Best practices and forward-looking strategies involve:

Augmenting physics-based features with geometry and topology for improved discriminatory skill (Deshmukh et al., 2020).
Incorporating temporal evolution, e.g., stacking time-resolved cutouts or using 3D CNNs/LSTM hybrids (Boucheron et al., 2023).
Implementing spatial priors via region-based or CNN-driven segmentation, and leveraging crowd-sourced labeling for larger, more diverse training sets (Hughes et al., 2019).
Exploring attention mechanisms, multiwavelength data fusion, and online/continually adapting ensembles for operational robustness.
Systematic validation on AR-partitioned and solar-cycle segmented test sets to assure model generality in operational deployment.

7. Quantitative Benchmarks and Validation Results

The following table summarizes reported predictive skill using key algorithms and datasets (metrics: TSS and $F_1$ , with additional notes):

Study	Algorithm/Feature Set	TSS	$F_1$	Classification Task
(Boucheron et al., 2023)	SVM (features), VGG16 (images)	0.53	--	Flare vs. non-flare (C1+, 24 h)
(Bobra et al., 2014)	SVM (top 13 SHARP features)	0.76–0.82	0.15–0.42	M/X flare (24h operational)
(Chen et al., 2019)	LSTM on SHARP/autoencode features	0.80	0.90	M/X vs. quiet (24h)
(Deshmukh et al., 2020)	NN: SHARPs + topology	0.73	0.17	M1+ flare (24 h window)
(Jatla, 2022, Jatla et al., 2022)	Level-set + cluster + RF	0.75–0.96*	--	Coronal hole map “good/bad”

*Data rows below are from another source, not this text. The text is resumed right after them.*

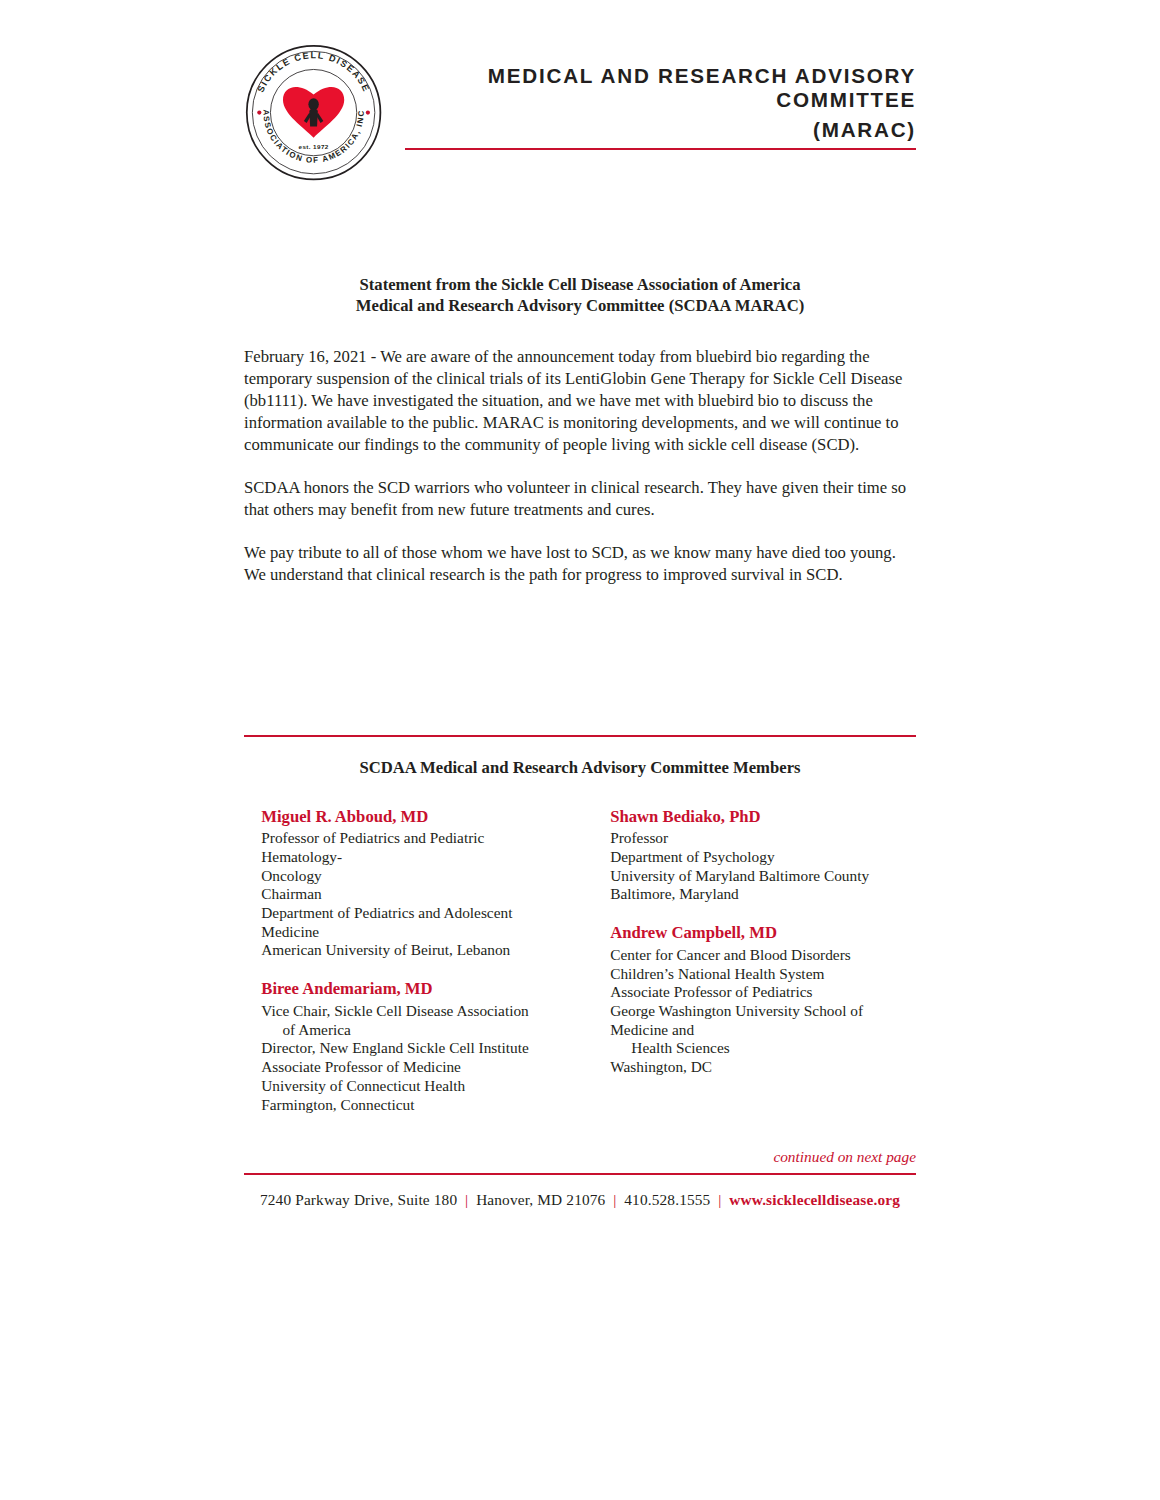SICKLE CELL DISEASE ASSOCIATION OF AMERICA, INC est. 1972
MEDICAL AND RESEARCH ADVISORY COMMITTEE
(MARAC)
Statement from the Sickle Cell Disease Association of America
Medical and Research Advisory Committee (SCDAA MARAC)
February 16, 2021 - We are aware of the announcement today from bluebird bio regarding the temporary suspension of the clinical trials of its LentiGlobin Gene Therapy for Sickle Cell Disease (bb1111). We have investigated the situation, and we have met with bluebird bio to discuss the information available to the public. MARAC is monitoring developments, and we will continue to communicate our findings to the community of people living with sickle cell disease (SCD).
SCDAA honors the SCD warriors who volunteer in clinical research. They have given their time so that others may benefit from new future treatments and cures.
We pay tribute to all of those whom we have lost to SCD, as we know many have died too young. We understand that clinical research is the path for progress to improved survival in SCD.
SCDAA Medical and Research Advisory Committee Members
Miguel R. Abboud, MD
Professor of Pediatrics and Pediatric Hematology-
Oncology
Chairman
Department of Pediatrics and Adolescent Medicine
American University of Beirut, Lebanon
Biree Andemariam, MD
Vice Chair, Sickle Cell Disease Association
of America Director, New England Sickle Cell Institute
Associate Professor of Medicine
University of Connecticut Health
Farmington, Connecticut
Shawn Bediako, PhD
Professor
Department of Psychology
University of Maryland Baltimore County
Baltimore, Maryland
Andrew Campbell, MD
Center for Cancer and Blood Disorders
Children’s National Health System
Associate Professor of Pediatrics
George Washington University School of Medicine and
Health Sciences Washington, DC
continued on next page
7240 Parkway Drive, Suite 180 | Hanover, MD 21076 | 410.528.1555 | www.sicklecelldisease.org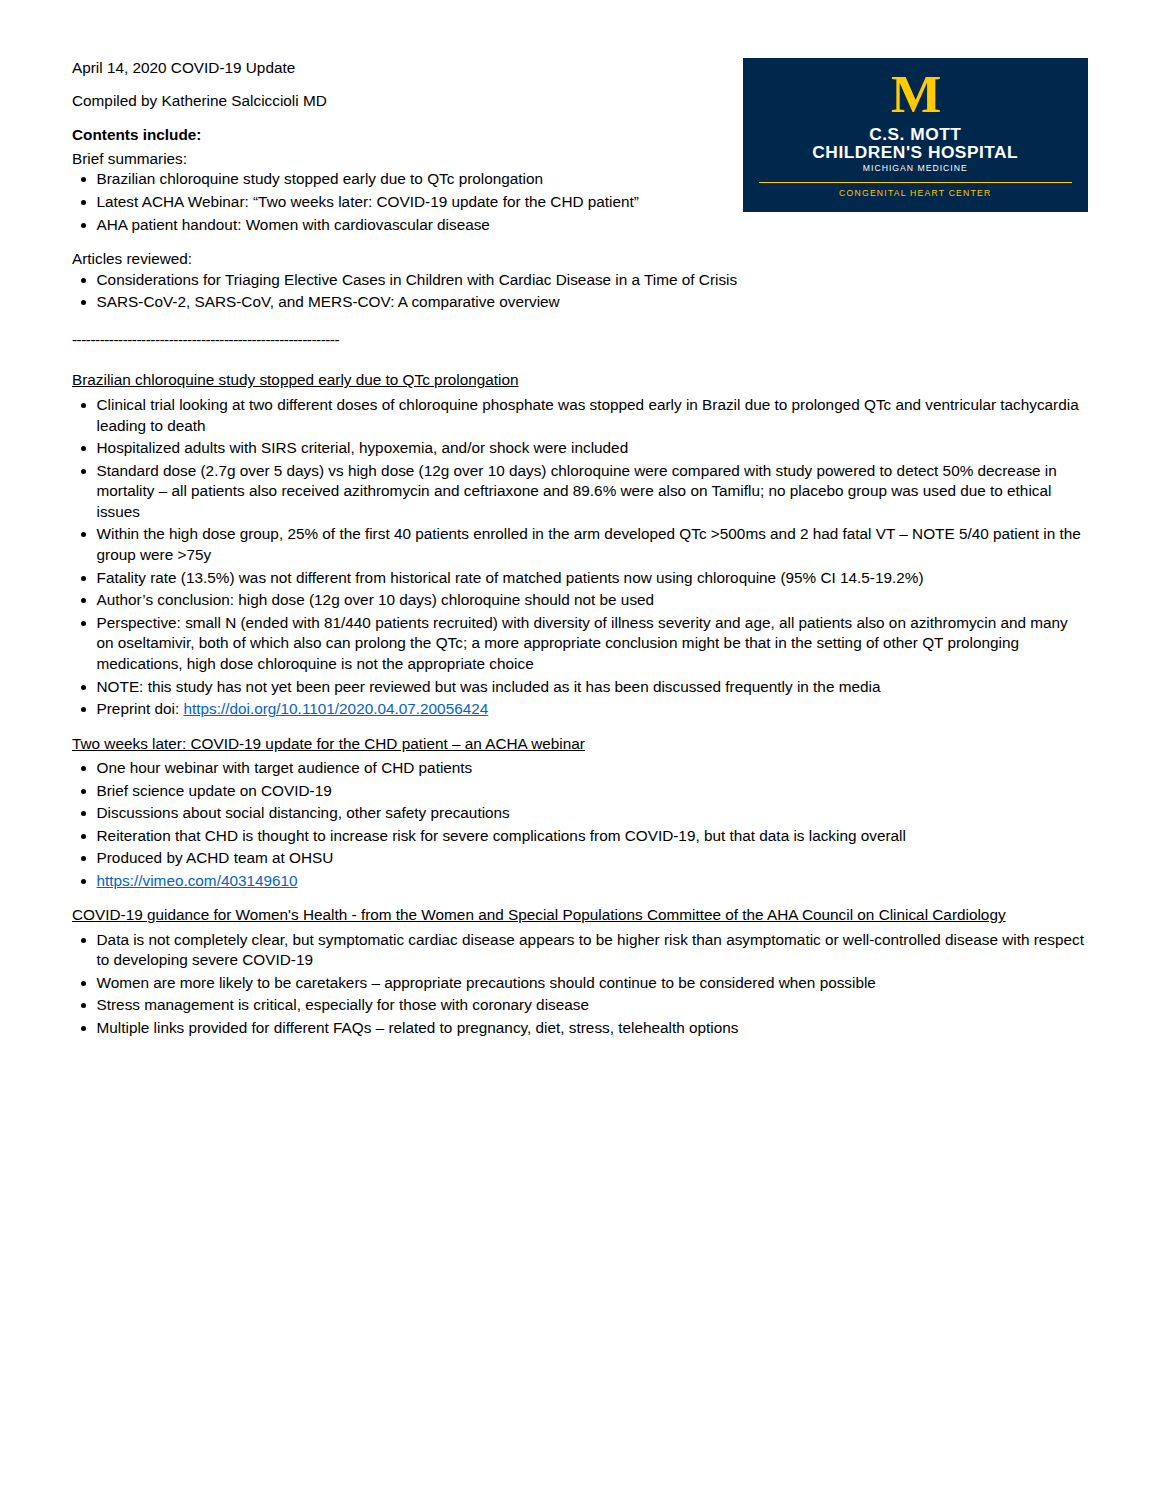M
C.S. MOTT
CHILDREN'S HOSPITAL
MICHIGAN MEDICINE
CONGENITAL HEART CENTER
April 14, 2020 COVID-19 Update
Compiled by Katherine Salciccioli MD
Contents include:
Brief summaries:
Brazilian chloroquine study stopped early due to QTc prolongation
Latest ACHA Webinar: “Two weeks later: COVID-19 update for the CHD patient”
AHA patient handout: Women with cardiovascular disease
Articles reviewed:
Considerations for Triaging Elective Cases in Children with Cardiac Disease in a Time of Crisis
SARS-CoV-2, SARS-CoV, and MERS-COV: A comparative overview
----------------------------------------------------------
Brazilian chloroquine study stopped early due to QTc prolongation
Clinical trial looking at two different doses of chloroquine phosphate was stopped early in Brazil due to prolonged QTc and ventricular tachycardia leading to death
Hospitalized adults with SIRS criterial, hypoxemia, and/or shock were included
Standard dose (2.7g over 5 days) vs high dose (12g over 10 days) chloroquine were compared with study powered to detect 50% decrease in mortality – all patients also received azithromycin and ceftriaxone and 89.6% were also on Tamiflu; no placebo group was used due to ethical issues
Within the high dose group, 25% of the first 40 patients enrolled in the arm developed QTc >500ms and 2 had fatal VT – NOTE 5/40 patient in the group were >75y
Fatality rate (13.5%) was not different from historical rate of matched patients now using chloroquine (95% CI 14.5-19.2%)
Author’s conclusion: high dose (12g over 10 days) chloroquine should not be used
Perspective: small N (ended with 81/440 patients recruited) with diversity of illness severity and age, all patients also on azithromycin and many on oseltamivir, both of which also can prolong the QTc; a more appropriate conclusion might be that in the setting of other QT prolonging medications, high dose chloroquine is not the appropriate choice
NOTE: this study has not yet been peer reviewed but was included as it has been discussed frequently in the media
Preprint doi: https://doi.org/10.1101/2020.04.07.20056424
Two weeks later: COVID-19 update for the CHD patient – an ACHA webinar
One hour webinar with target audience of CHD patients
Brief science update on COVID-19
Discussions about social distancing, other safety precautions
Reiteration that CHD is thought to increase risk for severe complications from COVID-19, but that data is lacking overall
Produced by ACHD team at OHSU
https://vimeo.com/403149610
COVID-19 guidance for Women's Health - from the Women and Special Populations Committee of the AHA Council on Clinical Cardiology
Data is not completely clear, but symptomatic cardiac disease appears to be higher risk than asymptomatic or well-controlled disease with respect to developing severe COVID-19
Women are more likely to be caretakers – appropriate precautions should continue to be considered when possible
Stress management is critical, especially for those with coronary disease
Multiple links provided for different FAQs – related to pregnancy, diet, stress, telehealth options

*Note: For segmentation-driven map selection, quoted numbers are overall classification accuracy.

Reported results indicate that (a) simpler geometric/topological descriptors supplement physics-based features, (b) deep transfer learning and standard CNNs yield comparable results to classical ML when provided sufficient preprocessing/intensity normalization, and (c) automated segmentation and cluster-matching systems outperform individual humans in coronal hole-derived map validation.

A plausible implication is that future operational pipelines will increasingly integrate automated segmentation, flexible feature fusion (physics, geometry, topology), and robust, adaptive ML models to deliver both regional event forecasts and global map-based physical model selection.